Below are records to write out exactly; drop the pictures when you do.
=== Section Start ===
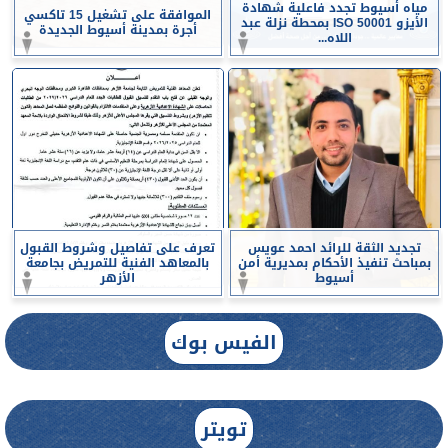
مياه أسيوط تجدد فاعلية شهادة
الموافقة على تشغيل 15 تاكسي
الأيزو ISO 50001 بمحطة نزلة عبد
أجرة بمدينة أسيوط الجديدة
اللاه...
تجديد الثقة للرائد احمد عويس
تعرف على تفاصيل وشروط القبول
بمباحث تنفيذ الأحكام بمديرية أمن
بالمعاهد الفنية للتمريض بجامعة
أسيوط
الأزهر
الفيس بوك
تويتر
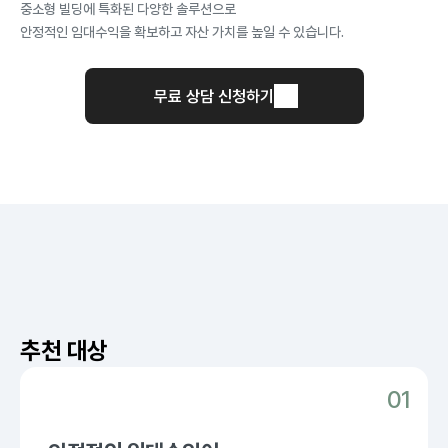
중소형 빌딩에 특화된 다양한 솔루션으로
안정적인 임대수익을 확보하고 자산 가치를 높일 수 있습니다.
무료 상담 신청하기
추천 대상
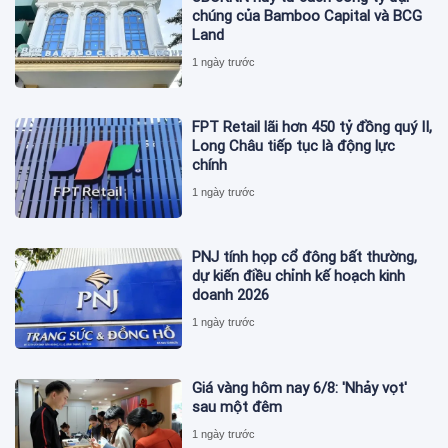
chúng của Bamboo Capital và BCG
Land
1 ngày trước
FPT Retail lãi hơn 450 tỷ đồng quý II,
Long Châu tiếp tục là động lực
chính
1 ngày trước
PNJ tính họp cổ đông bất thường,
dự kiến điều chỉnh kế hoạch kinh
doanh 2026
1 ngày trước
Giá vàng hôm nay 6/8: 'Nhảy vọt'
sau một đêm
1 ngày trước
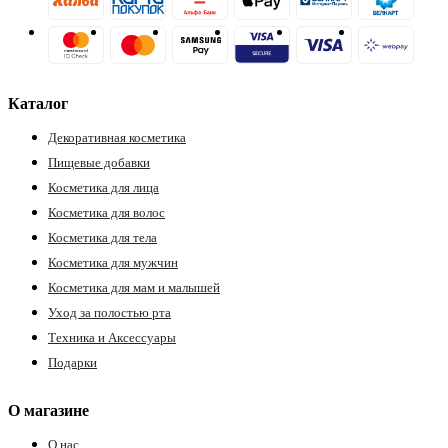
Каталог
Декоративная косметика
Пищевые добавки
Косметика для лица
Косметика для волос
Косметика для тела
Косметика для мужчин
Косметика для мам и малышей
Уход за полостью рта
Техника и Аксессуары
Подарки
О магазине
О нас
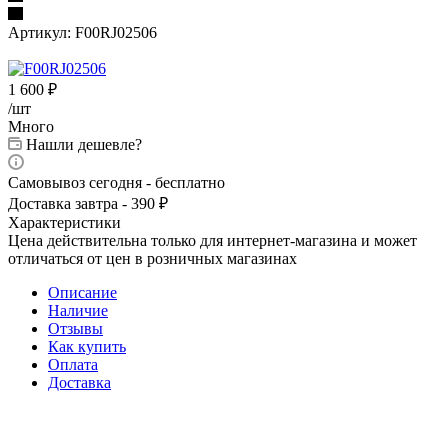
Артикул:
F00RJ02506
1 600
₽
/шт
Много
Нашли дешевле?
Самовывоз сегодня - бесплатно
Доставка завтра - 390 ₽
Характеристики
Цена действительна только для интернет-магазина и может
отличаться от цен в розничных магазинах
Описание
Наличие
Отзывы
Как купить
Оплата
Доставка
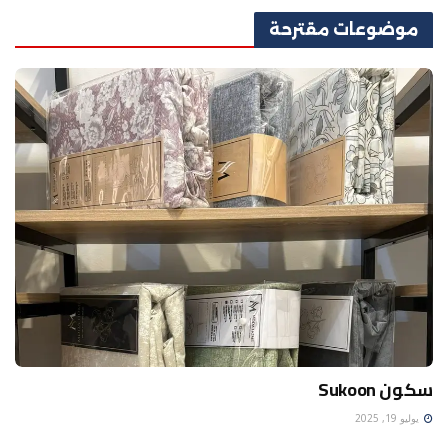
موضوعات
مقترحة
سكون Sukoon
يوليو 19, 2025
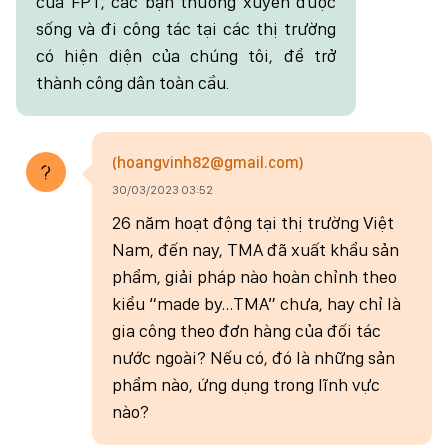
của FPT, các bạn thường xuyên được
sống và đi công tác tại các thị trường
có hiện diện của chúng tôi, để trở
thành công dân toàn cầu.
(hoangvinh82@gmail.com)
30/03/2023 03:52
26 năm hoạt động tại thị trường Việt
Nam, đến nay, TMA đã xuất khẩu sản
phẩm, giải pháp nào hoàn chỉnh theo
kiểu “made by…TMA” chưa, hay chỉ là
gia công theo đơn hàng của đối tác
nước ngoài? Nếu có, đó là những sản
phẩm nào, ứng dụng trong lĩnh vực
nào?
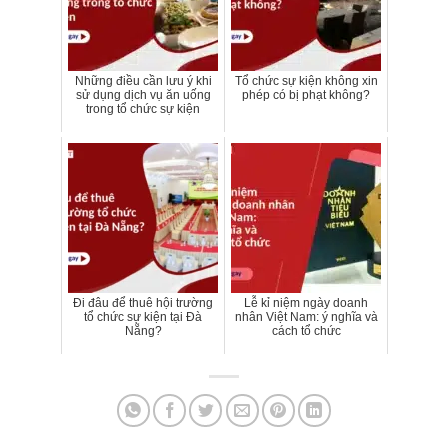
Những điều cần lưu ý khi
Tổ chức sự kiện không xin
sử dụng dịch vụ ăn uống
phép có bị phạt không?
trong tổ chức sự kiện
Đi đâu để thuê hội trường
Lễ kỉ niệm ngày doanh
tổ chức sự kiện tại Đà
nhân Việt Nam: ý nghĩa và
Nẵng?
cách tổ chức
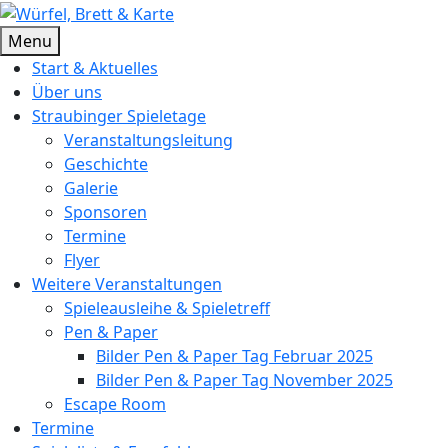
Skip
to
Würfel, Brett & Karte
Brettspielverein & Veranstalter Straubinger Spieletage
Menu
content
Start & Aktuelles
Über uns
Straubinger Spieletage
Veranstaltungsleitung
Geschichte
Galerie
Sponsoren
Termine
Flyer
Weitere Veranstaltungen
Spieleausleihe & Spieletreff
Pen & Paper
Bilder Pen & Paper Tag Februar 2025
Bilder Pen & Paper Tag November 2025
Escape Room
Termine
=== Section End ===
**Reply**
مياه أسيوط تجدد فاعلية شهادة
الموافقة على تشغيل 15 تاكسي
الأيزو ISO 50001 بمحطة نزلة عبد
أجرة بمدينة أسيوط الجديدة
اللاه...
تجديد الثقة للرائد احمد عويس
تعرف على تفاصيل وشروط القبول
بمباحث تنفيذ الأحكام بمديرية أمن
بالمعاهد الفنية للتمريض بجامعة
أسيوط
الأزهر
الفيس بوك
تويتر
중소형 빌딩에 특화된 다양한 솔루션으로
안정적인 임대수익을 확보하고 자산 가치를 높일 수 있습니다.
무료 상담 신청하기
추천 대상
chúng của Bamboo Capital và BCG
Land
1 ngày trước
FPT Retail lãi hơn 450 tỷ đồng quý II,
Long Châu tiếp tục là động lực
chính
1 ngày trước
PNJ tính họp cổ đông bất thường,
dự kiến điều chỉnh kế hoạch kinh
doanh 2026
1 ngày trước
Giá vàng hôm nay 6/8: 'Nhảy vọt'
sau một đêm
1 ngày trước
Каталог
Декоративная косметика
Пищевые добавки
Косметика для лица
Косметика для волос
Косметика для тела
Косметика для мужчин
Косметика для мам и малышей
Уход за полостью рта
Техника и Аксессуары
Подарки
О магазине
О нас
Артикул:
F00RJ02506
1 600
₽
/шт
Много
Нашли дешевле?
Самовывоз сегодня - бесплатно
Доставка завтра - 390 ₽
Характеристики
Цена действительна только для интернет-магазина и может
отличаться от цен в розничных магазинах
Описание
Наличие
Отзывы
Как купить
Оплата
Доставка
موضوعات
مقترحة
سكون Sukoon
يوليو 19, 2025
của FPT, các bạn thường xuyên được
sống và đi công tác tại các thị trường
có hiện diện của chúng tôi, để trở
thành công dân toàn cầu.
(hoangvinh82@gmail.com)
30/03/2023 03:52
26 năm hoạt động tại thị trường Việt
Nam, đến nay, TMA đã xuất khẩu sản
phẩm, giải pháp nào hoàn chỉnh theo
kiểu “made by…TMA” chưa, hay chỉ là
gia công theo đơn hàng của đối tác
nước ngoài? Nếu có, đó là những sản
phẩm nào, ứng dụng trong lĩnh vực
nào?
Những điều cần lưu ý khi
Tổ chức sự kiện không xin
sử dụng dịch vụ ăn uống
phép có bị phạt không?
trong tổ chức sự kiện
Đi đâu để thuê hội trường
Lễ kỉ niệm ngày doanh
tổ chức sự kiện tại Đà
nhân Việt Nam: ý nghĩa và
Nẵng?
cách tổ chức
Skip
to
Würfel, Brett & Karte
Brettspielverein & Veranstalter Straubinger Spieletage
Menu
content
Start & Aktuelles
Über uns
Straubinger Spieletage
Veranstaltungsleitung
Geschichte
Galerie
Sponsoren
Termine
Flyer
Weitere Veranstaltungen
Spieleausleihe & Spieletreff
Pen & Paper
Bilder Pen & Paper Tag Februar 2025
Bilder Pen & Paper Tag November 2025
Escape Room
Termine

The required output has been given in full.